- 3 years ago
Hello! I’m a Jewish convert- converted Conservative in 2009, married in a Jewish ceremony that same year(I converted for me, not for him, but it helped!), divorced(and got my get, hoping to remarry at some point.) I LOVE being a Jew. I’m not a good Jew, but I am a true blue Jew. I was raised in two households, one fundamental Southern Baptist, one atheist(and lesbian!). I grew up pretty open-minded.
Now I’ve fallen in love with a Christian. He grew up strongly Christian, for Australia, but now he’s pretty lukewarm- doesn’t go to church, still believes in God but, meh on the other stuff. We were talking about how we wanted to school our children, and he told me about the very Christian school he and his siblings attended, where the parents had to come to sex education with them(ugh), so everyone was too shy to ask any questions. He wouldn’t send his kids there for the world.

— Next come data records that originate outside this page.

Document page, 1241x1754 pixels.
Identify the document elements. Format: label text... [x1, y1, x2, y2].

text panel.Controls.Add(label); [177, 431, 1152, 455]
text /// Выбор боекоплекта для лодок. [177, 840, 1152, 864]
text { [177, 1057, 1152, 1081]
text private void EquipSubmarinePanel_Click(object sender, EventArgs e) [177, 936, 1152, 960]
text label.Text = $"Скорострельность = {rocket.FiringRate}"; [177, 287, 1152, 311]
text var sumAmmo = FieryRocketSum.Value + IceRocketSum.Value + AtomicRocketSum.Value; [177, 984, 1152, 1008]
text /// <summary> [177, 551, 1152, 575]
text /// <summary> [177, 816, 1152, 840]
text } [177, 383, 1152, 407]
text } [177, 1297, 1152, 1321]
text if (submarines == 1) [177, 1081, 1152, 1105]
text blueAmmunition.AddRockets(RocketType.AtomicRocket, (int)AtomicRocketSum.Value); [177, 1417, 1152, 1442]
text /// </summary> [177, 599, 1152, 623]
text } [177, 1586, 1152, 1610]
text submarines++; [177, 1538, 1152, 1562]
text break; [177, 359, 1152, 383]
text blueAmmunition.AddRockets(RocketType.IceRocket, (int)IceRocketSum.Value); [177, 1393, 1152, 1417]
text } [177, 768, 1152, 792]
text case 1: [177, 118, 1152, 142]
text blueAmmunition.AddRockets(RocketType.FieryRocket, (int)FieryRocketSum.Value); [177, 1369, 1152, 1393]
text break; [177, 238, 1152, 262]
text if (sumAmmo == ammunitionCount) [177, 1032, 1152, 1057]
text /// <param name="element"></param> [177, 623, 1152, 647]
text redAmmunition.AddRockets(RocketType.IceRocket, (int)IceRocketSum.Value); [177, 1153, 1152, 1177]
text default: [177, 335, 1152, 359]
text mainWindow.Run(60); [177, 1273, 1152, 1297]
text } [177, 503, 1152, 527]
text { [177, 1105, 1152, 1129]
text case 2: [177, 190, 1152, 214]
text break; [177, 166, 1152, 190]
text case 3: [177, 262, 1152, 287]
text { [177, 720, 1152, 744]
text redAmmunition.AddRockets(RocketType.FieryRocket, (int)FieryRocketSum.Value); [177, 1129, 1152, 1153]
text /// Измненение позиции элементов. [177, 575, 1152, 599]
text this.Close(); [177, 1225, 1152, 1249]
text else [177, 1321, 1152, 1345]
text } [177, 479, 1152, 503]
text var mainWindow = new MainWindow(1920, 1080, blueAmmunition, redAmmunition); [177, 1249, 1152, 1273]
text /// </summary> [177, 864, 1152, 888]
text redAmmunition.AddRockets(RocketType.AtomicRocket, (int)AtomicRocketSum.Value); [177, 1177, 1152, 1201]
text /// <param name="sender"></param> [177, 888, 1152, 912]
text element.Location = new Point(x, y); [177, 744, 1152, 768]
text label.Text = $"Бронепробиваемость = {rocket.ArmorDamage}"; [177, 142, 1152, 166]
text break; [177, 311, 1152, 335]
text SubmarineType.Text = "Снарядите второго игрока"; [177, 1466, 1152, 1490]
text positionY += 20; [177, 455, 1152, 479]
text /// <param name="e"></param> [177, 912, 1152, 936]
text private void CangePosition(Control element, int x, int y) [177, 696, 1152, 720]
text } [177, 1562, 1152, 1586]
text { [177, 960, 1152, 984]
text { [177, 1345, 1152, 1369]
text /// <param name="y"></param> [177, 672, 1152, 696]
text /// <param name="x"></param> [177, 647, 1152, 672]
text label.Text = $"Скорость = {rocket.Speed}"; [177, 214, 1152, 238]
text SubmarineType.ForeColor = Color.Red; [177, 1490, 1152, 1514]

As a Jew, I’ve struggled with interfaith relationships. I don’t judge others for their choices, and really, who can choose their basherts? (Not me…. Lord knows.) But I knew that even while I don’t keep kosher, I still wanted to have a Jewish family and not assimilate. I think it’s a shame. I never promote this view, because it’s pretty private. But now I feel torn, and horrible. I feel like to marry my love, I’ll have to put extra work into raising my kids Jewish. I don’t even know if that will work.
Now I’m happy, but it’s frustrating. I’ve been pretty clear about the place of Judaism in my life. My sweetie is just not interested. He knows that I want to raise the kids Jewish, but it’s not of any interest or concern to him. I understand that- I certainly appreciate that he’s not rabidly Christian, I would be fairly uncomfortable with that. I would love it if he converted, but Judaism bans conversions for the sake of marriage, for excellent reasons. So I’m okay with this, but I want him to know what he’s getting into. Mostly a whole lot of not much, but during the wedding planning, when we have kids, when we move in together, there will be a whole lot of Jewin’ goin’ on.
I asked him to attend Intro to Judaism classes. It’s really neat, actually- there is a liberal synagogue in Adelaide, with a rabbi who is from DC, not too far from me! Homegirl! He seemed put off, but willing to give it a shot. I just don’t know. We’ll see. He does understand that my kids will be Jewish, and he seems okay with that. I haven’t quite put it to him as baldly as buying him the “Jewish Dad” sweatshirt yet, but I explained that for us to communicate, to live together and function, he’ll need to have a grip on the basics. He didn’t even know the word mitzvah. Oy vey.
Anyway, *sigh* I feel kind of fucked up not having a “real” Jewish wedding. I haven’t even brought up vows with him yet- he talks about “for better or for worse”, so on, so forth. I mean, I’m okay with that- I have a Christian background, so those words also resonate with me. But I’m not sure how to get married so that I feel “for real” as a Jewish bride. Sign a fake ketubah? Ehhhhh!